Эдик издавал самиздатский журнал «Гамаюн», представляющий собой два десятка страниц на папиросной бумаге, грубыми стежками подшитых между двумя синими картонками. Это был литературно-общественный журнал, существовал он пока в единственном экземпляре первого номера. Миха сразу схватился за журнал и просмотрел от начала до конца.

- Интересно! А почему «Гамаюн»? - поинтересовался Миха.

- «Алконост» был, «Феникс» был, «Сирин» мне не нравится. По мне, «Гамаюн» в самый раз.

- Еще одна птичка тоже из славянской мифологии?

Эдик немедленно начал просвещение:

- Да, конечно. Но наша птичка, во-первых, большая интеллектуалка, она знает все тайны мироздания, а во-вторых, у нее дар предсказания. У нас сначала была мысль назвать журнал вообще «Исторический проект». Но решили, что слишком сухо. Просветительский журнал. И современная поэзия, конечно.

Участвовать в издании журнала, открывающего глаза и уши темному человечеству, Миха был готов.

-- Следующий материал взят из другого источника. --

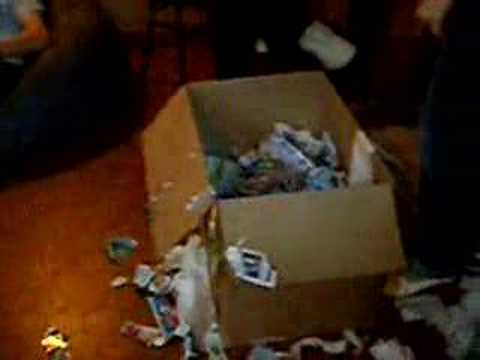
Find the location of a particular element. Image resolution: width=480 pixels, height=360 pixels. inside box walls is located at coordinates (270, 103), (332, 129).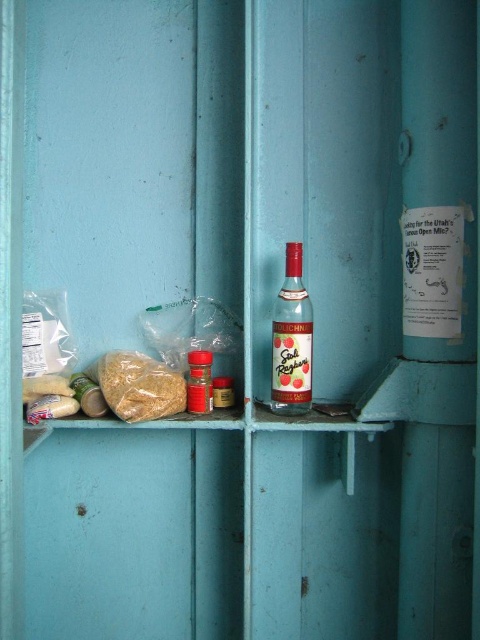
Does point (166, 385) come closer to viewer compared to point (194, 403)?

Yes, point (166, 385) is in front of point (194, 403).

Is brown matte rice at left wider than matte plastic container at center?

Yes.

Which is in front, point (136, 356) or point (192, 381)?

Positioned in front is point (192, 381).

Find the location of a particular element. The height and width of the screenshot is (640, 480). brown matte rice at left is located at coordinates (139, 387).

Does matte glass bottle at center have a lesser width compared to brown matte rice at left?

Yes, matte glass bottle at center is thinner than brown matte rice at left.

Does matte glass bottle at center appear under brown matte rice at left?

Incorrect, matte glass bottle at center is not positioned below brown matte rice at left.

This screenshot has height=640, width=480. What do you see at coordinates (291, 339) in the screenshot?
I see `matte glass bottle at center` at bounding box center [291, 339].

Илья оставил Миху у Эдика, и новые знакомые поужинали вдвоем серыми макаронами. После макарон довольно быстро договорились, что журнал будет продолжаться именно как литературно-общественный, а не политический. То есть политики в нем будет минимум. Эдика интересовали скорее исторические прогнозы, анализ общественных вкусов, предпочтений, в сущности, темы социологические:

- А если говорить о литературе, то лично меня более всего интересуют поэзия и фантастика. Фантастика художественным образом обобщает происходящие в мире процессы и дает интересные прогнозы. Сегодня современная западная фантастика - это футурология, философия будущего. Но на нее у меня категорически не хватает времени. Если бы ты взял на себя еще и фантастику, было бы здорово.

Миха задумался: с фантастикой у него соприкосновения не было. Обещал подумать.

Тут же, на месте, они решили прикинуть состав поэтического раздела для очередного номера. Со структурой определились сразу же: большая подборка одного поэта и пять-восемь авторов, представленных одним-двумя стихотворениями. Миха предложил подборку из Бродского и тут же восторженно забормотал:

 

Генерал! Наши карты дерьмо. Я - пас.

Север вовсе не здесь, но в Полярном Круге.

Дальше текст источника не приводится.